The power of regulating commerce with foreign nations and among the States, is granted by another article of the Constitution, to the legislative department. This covers the whole maritime commerce of the country. The grant to the judicial department, of the cognizance of all causes of maritime jurisdiction, makes the judicial co-extensive with the legislative power. The Huntress, 2 Ware, 89.

The grant of admiralty power to the Federal courts was not intended to be limited or to be interpreted by what were cases of admiralty jurisdiction in England when the Constitution was adopted. Waring v. Clarke, 5 How. 441; De Lovio v. Boit, 2 Gallis. 398; The Huntress, 2 Ware, 89; Kynoch v. Ives, Newb. 205; Steele v. Thacher, 1 Ware, 91; Davis v. The Seneca, 6 Penn. L. J. 213; S. c. Gilp. 10; The Gold Hunter, 1 Bl. & H. 300; The Volunteer, 1 Sum. 551; New Jersey Co. v. Merchants' Bank, 6 How. 344.

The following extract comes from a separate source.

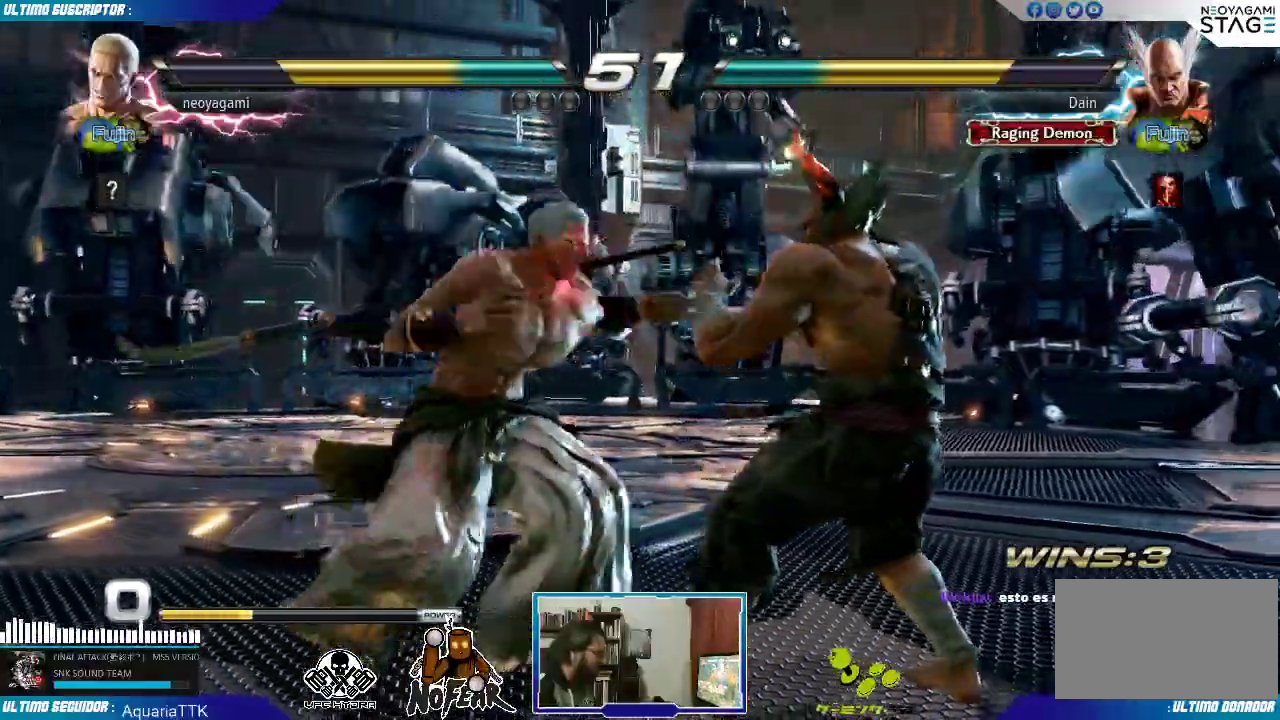
{"dt_ms": 500, "buttons": [], "left_stick": "center", "events": [[317, "left_stick", "center"]]}
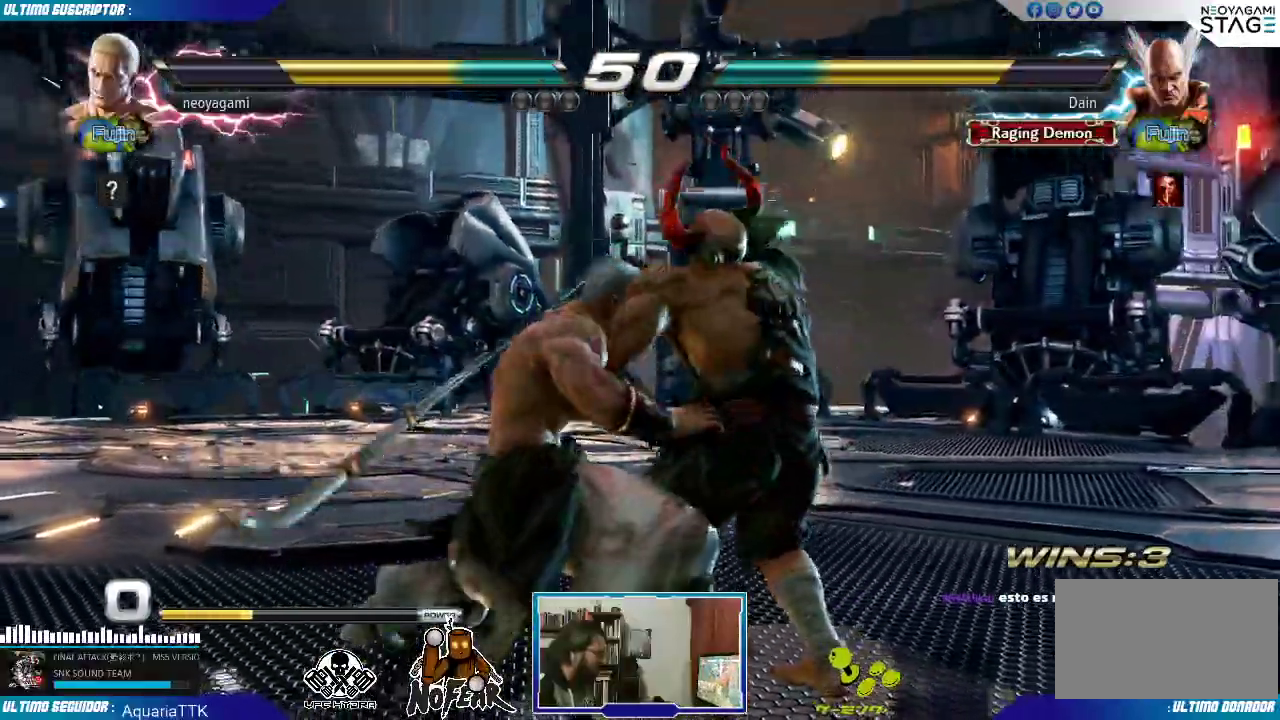
{"dt_ms": 500, "buttons": ["L1"], "left_stick": "center", "events": [[500, "L1", "down"]]}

The admiralty has jurisdiction over maritime contracts, although the voyage contemplated begins and ends in the State, and is prosecuted only in waters within the State. The Belfast, 7 Wall. 624; The Elmira Shepherd, 8 Blatch. 341; Leonard v. The Volunteer, 15 I. R. R. 59; S. C. 1 C. L. N. 185; The Mary Washington, 1 Abb. C. C. 1; The Leonard, 3 Ben. 263; The Sarah Jane, 1 Lowell, 203; Carpenter v. The Emma Johnson, I Cliff. 633; S. C. 1 Sprague, 527; contra, Maguire v. Card, 21 How. 248; The Troy, 4 Blatch. 355: Allen v. Newberry, 21 How. 244; New Jersey Co. v. Merchants' Bank, 6 How. 344.

The admiralty jurisdiction extends to torts committed on navigable waters although they are committed within the body of a county. Roberts v. Skolfield, 8 A. L. Reg. 156.

In cases purely dependent on the locality of the act done, the admiralty jurisdiction is limited to the sea and to tide waters as far as the tide flows, and does not reach beyond high-water mark. U. S. v. Coombs, 12 Pet. 72.

The cession of all cases of admiralty and maritime jurisdiction is not a cession of the waters on which those cases may arise. This article is not intended for the ċession of territory or of general jurisdiction. The general jurisdiction over the place subject to this grant of power adheres to the territory as a portion of the sovereignty of the States not yet given away. U. S. v. Bevans, 3 Wheat. 336; Smith v. State, 18 How. 71; Ware v. Hyer, 2 Paine, 131; S. C. 1 Bl. & H. 235.